Web document revisions
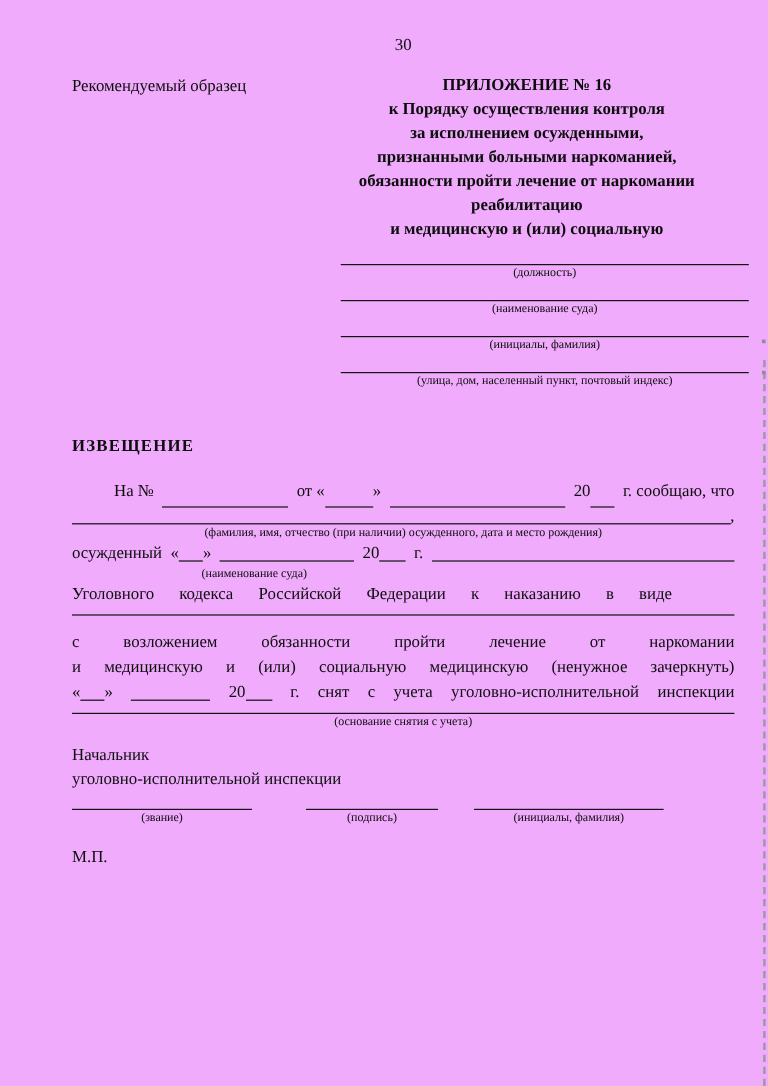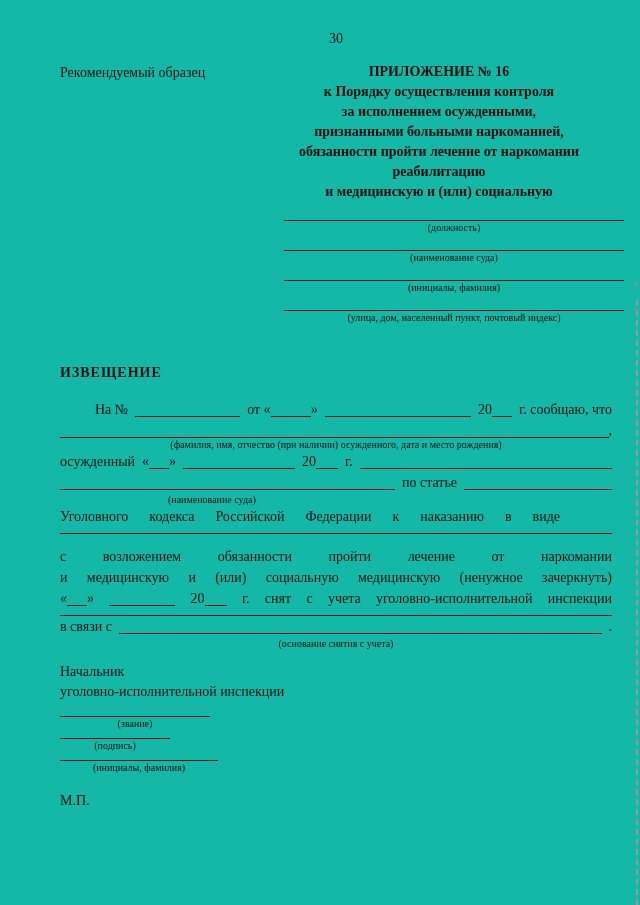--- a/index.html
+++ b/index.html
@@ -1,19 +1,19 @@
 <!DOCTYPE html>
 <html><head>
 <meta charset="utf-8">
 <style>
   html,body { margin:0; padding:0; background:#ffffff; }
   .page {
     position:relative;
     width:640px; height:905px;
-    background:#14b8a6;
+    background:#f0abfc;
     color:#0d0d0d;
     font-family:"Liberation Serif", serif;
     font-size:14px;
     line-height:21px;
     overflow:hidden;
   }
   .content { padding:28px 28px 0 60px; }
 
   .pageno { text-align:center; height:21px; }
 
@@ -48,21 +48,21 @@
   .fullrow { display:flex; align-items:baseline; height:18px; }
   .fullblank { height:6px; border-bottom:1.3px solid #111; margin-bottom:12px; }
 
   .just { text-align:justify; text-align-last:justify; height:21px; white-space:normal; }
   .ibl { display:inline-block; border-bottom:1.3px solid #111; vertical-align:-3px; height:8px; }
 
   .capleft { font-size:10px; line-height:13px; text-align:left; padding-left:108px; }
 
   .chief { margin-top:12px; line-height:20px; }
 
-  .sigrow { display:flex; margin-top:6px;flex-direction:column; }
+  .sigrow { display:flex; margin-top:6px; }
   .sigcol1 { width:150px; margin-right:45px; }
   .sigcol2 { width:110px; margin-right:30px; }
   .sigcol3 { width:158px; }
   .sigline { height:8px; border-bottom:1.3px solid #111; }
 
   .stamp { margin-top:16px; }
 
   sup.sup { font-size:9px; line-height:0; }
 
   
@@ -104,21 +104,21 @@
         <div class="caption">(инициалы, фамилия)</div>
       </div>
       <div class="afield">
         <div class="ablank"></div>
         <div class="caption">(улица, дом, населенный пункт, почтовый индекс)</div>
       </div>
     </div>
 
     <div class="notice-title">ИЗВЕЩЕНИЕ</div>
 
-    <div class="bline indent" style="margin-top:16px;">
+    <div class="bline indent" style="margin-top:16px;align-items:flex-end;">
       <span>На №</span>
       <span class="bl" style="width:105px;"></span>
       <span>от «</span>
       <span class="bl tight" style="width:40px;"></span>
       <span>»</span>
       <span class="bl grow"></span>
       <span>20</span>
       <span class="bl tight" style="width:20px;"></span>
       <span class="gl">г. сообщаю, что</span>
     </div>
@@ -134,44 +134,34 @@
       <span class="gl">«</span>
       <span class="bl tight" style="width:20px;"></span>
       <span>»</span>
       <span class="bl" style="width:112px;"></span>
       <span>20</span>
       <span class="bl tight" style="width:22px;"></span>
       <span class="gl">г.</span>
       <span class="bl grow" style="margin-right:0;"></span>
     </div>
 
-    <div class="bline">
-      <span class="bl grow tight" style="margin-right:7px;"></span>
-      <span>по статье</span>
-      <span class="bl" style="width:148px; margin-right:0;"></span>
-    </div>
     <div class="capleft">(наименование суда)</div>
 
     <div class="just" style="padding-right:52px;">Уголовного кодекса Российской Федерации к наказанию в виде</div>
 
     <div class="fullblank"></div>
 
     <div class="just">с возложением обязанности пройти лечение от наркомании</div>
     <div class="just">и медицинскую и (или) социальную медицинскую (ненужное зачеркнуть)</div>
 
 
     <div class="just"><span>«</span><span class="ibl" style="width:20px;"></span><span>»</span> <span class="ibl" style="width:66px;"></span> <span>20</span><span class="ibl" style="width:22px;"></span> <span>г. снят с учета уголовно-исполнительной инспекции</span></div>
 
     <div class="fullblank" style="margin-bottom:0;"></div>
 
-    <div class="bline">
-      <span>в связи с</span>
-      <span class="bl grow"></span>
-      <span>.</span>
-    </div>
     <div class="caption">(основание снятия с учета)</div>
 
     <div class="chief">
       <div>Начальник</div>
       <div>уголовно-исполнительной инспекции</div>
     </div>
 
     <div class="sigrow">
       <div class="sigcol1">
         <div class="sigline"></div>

--

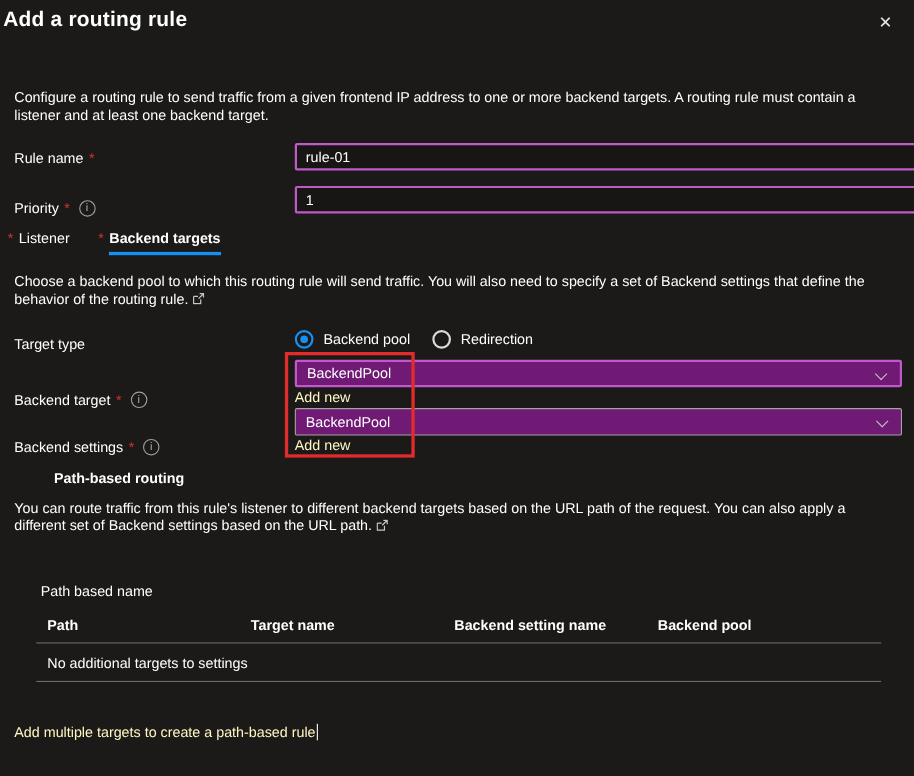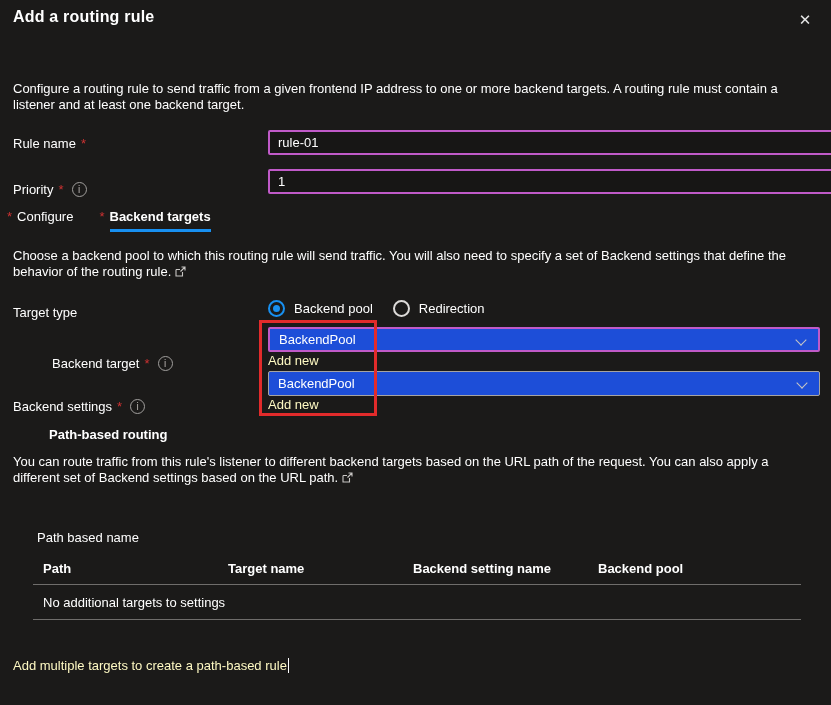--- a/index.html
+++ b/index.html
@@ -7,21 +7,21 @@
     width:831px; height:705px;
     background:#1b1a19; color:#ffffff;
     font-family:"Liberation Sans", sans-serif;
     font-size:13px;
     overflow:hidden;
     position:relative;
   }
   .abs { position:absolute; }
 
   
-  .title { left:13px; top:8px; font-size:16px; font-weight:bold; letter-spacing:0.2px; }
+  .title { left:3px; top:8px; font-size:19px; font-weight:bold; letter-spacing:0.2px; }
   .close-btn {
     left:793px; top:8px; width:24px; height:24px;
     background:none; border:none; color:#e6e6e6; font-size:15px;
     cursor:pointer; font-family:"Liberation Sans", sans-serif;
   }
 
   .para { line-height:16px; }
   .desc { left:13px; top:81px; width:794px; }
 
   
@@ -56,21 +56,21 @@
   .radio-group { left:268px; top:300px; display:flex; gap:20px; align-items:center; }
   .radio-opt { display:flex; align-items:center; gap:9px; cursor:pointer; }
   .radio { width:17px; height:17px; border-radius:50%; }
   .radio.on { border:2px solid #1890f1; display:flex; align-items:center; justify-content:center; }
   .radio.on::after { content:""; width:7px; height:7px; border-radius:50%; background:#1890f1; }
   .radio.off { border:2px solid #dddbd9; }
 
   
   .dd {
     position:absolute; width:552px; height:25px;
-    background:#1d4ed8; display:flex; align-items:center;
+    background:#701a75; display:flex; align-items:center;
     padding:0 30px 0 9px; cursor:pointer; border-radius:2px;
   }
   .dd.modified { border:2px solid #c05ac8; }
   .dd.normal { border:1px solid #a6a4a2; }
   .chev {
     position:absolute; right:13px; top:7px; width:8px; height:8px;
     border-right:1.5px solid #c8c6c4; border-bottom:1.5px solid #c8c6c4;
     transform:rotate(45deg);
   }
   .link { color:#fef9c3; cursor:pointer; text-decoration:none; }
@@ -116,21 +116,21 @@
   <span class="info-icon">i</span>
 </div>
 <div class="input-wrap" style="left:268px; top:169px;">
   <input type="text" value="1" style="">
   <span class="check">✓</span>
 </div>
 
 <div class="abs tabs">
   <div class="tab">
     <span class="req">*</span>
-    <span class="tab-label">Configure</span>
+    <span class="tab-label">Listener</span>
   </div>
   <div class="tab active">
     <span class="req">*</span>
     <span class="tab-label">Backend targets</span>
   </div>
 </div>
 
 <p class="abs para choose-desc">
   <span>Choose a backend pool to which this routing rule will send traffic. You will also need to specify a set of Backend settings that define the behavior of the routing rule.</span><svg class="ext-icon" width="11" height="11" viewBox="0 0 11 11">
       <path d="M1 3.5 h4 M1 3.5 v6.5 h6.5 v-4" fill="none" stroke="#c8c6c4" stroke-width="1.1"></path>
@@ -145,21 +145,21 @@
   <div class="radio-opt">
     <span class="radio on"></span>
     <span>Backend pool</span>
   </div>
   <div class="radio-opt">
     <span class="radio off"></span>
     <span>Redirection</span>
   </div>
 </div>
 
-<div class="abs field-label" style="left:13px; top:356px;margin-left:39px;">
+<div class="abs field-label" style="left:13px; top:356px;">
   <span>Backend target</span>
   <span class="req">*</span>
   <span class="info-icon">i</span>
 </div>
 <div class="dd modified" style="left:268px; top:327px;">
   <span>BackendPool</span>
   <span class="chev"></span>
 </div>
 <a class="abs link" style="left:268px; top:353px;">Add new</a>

### ACTION ITEM
A complete answer gives every line of the records holding "solid".

### WRITTEN ANSWER
   .fullblank { height:6px; border-bottom:1.3px solid #111; margin-bottom:12px; }
   .ibl { display:inline-block; border-bottom:1.3px solid #111; vertical-align:-3px; height:8px; }
   .sigline { height:8px; border-bottom:1.3px solid #111; }
   .radio.on { border:2px solid #1890f1; display:flex; align-items:center; justify-content:center; }
   .radio.off { border:2px solid #dddbd9; }
   .dd.modified { border:2px solid #c05ac8; }
   .dd.normal { border:1px solid #a6a4a2; }
     border-right:1.5px solid #c8c6c4; border-bottom:1.5px solid #c8c6c4;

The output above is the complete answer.